Dans le registre des sciences naturelles, plusieurs branches d’activités sont régulièrement sollicitées :
L’anthropologie physique
L’anthropologie physique est, en archéologie, l’étude des ossements humains découverts en fouille.
Par l’observation très fine et la mensuration des restes osseux, l’anthropologue tente de déterminer le sexe et l’âge des individus étudiés. La détermination du sexe se fonde essentiellement sur des critères de robustesse et sur l’observation de certaines parties du crâne et du bassin. L’âge au décès est, quant à lui, évalué principalement par l’examen de la dentition chez les enfants et par l’observation des sutures osseuses chez les adultes. Ces diagnostics sont particulièrement difficiles pour les tombes à incinération, en raison de l’état calciné et fragmenté des ossements.
Ces analyses sont fondamentales dans le cadre de l’étude d’un cimetière: elles permettent par exemple d’évaluer l’espérance de vie à la naissance de nos ancêtres, très basse (entre 25 et 30 ans !) en raison surtout d’une importante mortalité infantile. Elles permettent également d’appréhender les conditions de vie de la population ou de mettre en lumière des différences de traitement ou de rituel funéraire en fonction des classes d’âge ou des sexes.
La paléopathologie
Spécialité complémentaire de l’anthropologie, la paléopathologie est l’étude des maladies et des traumatismes observables sur les restes humains exhumés lors des fouilles archéologiques. Dans la plupart des cas, seules sont identifiables les affections ayant laissé des séquelles sur le squelette. Il s’agit par exemple d’impacts de coups, de fractures, de lésions dentaires, d’arthroses, de troubles du développement ou de pathologies infectieuses. Si ces études ne peuvent que rarement établir la cause d’un décès, un diagnostic global établi sur une série d’individus autorise parfois des conclusions intéressantes sur le mode de vie, l’hygiène et l’alimentation de la population étudiée.
L’archéozoologie
L’archéozoologie est l’étude des ossements animaux récoltés sur les sites archéologiques. La détermination et le comptage des os fournit des indications intéressantes sur les activités économiques et les pratiques cultuelles des populations. Dans les zones d’habitation, l’examen de la faune permet d’identifier les espèces domestiquées et chassées, d’appréhender les modes d’élevage, de boucherie et de consommation. Dans les sanctuaires et les cimetières, il permet de mettre en évidence des pratiques sacrificielles et rituelles, telles que des dépôts d’offrandes carnées dans les sépultures.
L’archéobotanique
L’archéobotanique est l’étude des restes végétaux découverts en contexte archéologique. L’analyse des pollens, en général très bien conservés, et des graines, parfois préservées à l’état carbonisé ou dans des sous-sols humides, permet au botaniste de reconstituer l’environnement végétal d’un site et d’identifier les espèces cultivées et certaines denrées importées. Il lui est également possible d’établir la fonction de certains locaux ou de vestiges rencontrés lors de la fouille, en particulier des silos, des granges ou des greniers à céréales.

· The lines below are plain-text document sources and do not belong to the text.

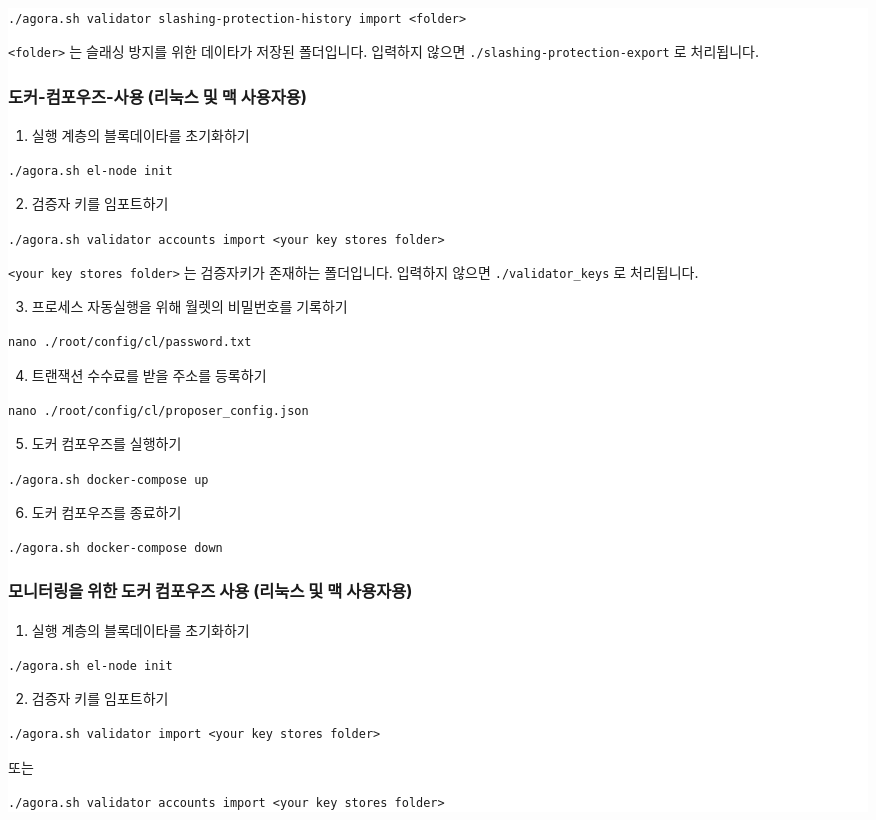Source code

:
   ```shell
  ./agora.sh validator slashing-protection-history import <folder>
  ```
  `<folder>` 는 슬래싱 방지를 위한 데이타가 저장된 폴더입니다. 입력하지 않으면 `./slashing-protection-export` 로 처리됩니다.

### 도커-컴포우즈-사용 (리눅스 및 맥 사용자용)

1. 실행 계층의 블록데이타를 초기화하기
  
  ```shell
  ./agora.sh el-node init
  ```

2. 검증자 키를 임포트하기

```shell
./agora.sh validator accounts import <your key stores folder>
```
`<your key stores folder>` 는 검증자키가 존재하는 폴더입니다. 입력하지 않으면 `./validator_keys` 로 처리됩니다.

3. 프로세스 자동실행을 위해 월렛의 비밀번호를 기록하기

```shell
nano ./root/config/cl/password.txt
```

4. 트랜잭션 수수료를 받을 주소를 등록하기

```shell
nano ./root/config/cl/proposer_config.json
```

5. 도커 컴포우즈를 실행하기

```shell
./agora.sh docker-compose up
```

6. 도커 컴포우즈를 종료하기

```shell
./agora.sh docker-compose down
```

### 모니터링을 위한 도커 컴포우즈 사용 (리눅스 및 맥 사용자용)

1. 실행 계층의 블록데이타를 초기화하기

```shell
./agora.sh el-node init
```

2. 검증자 키를 임포트하기

```shell
./agora.sh validator import <your key stores folder>
```

또는

```shell
./agora.sh validator accounts import <your key stores folder>
```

A titre d’exemple, l’analyse des graines découvertes dans le moulin hydraulique d’En Chaplix a montré qu’on y avait moulu plusieurs variétés de céréales, en particulier un blé dur, l’épeautre. D’autres graines carbonisées découvertes dans une urne funéraire du cimetière voisin ont permis de mettre en évidence l’offrande de céréales (orge et blé surtout), de légumineuses (pois, lentilles,...) et d’olives.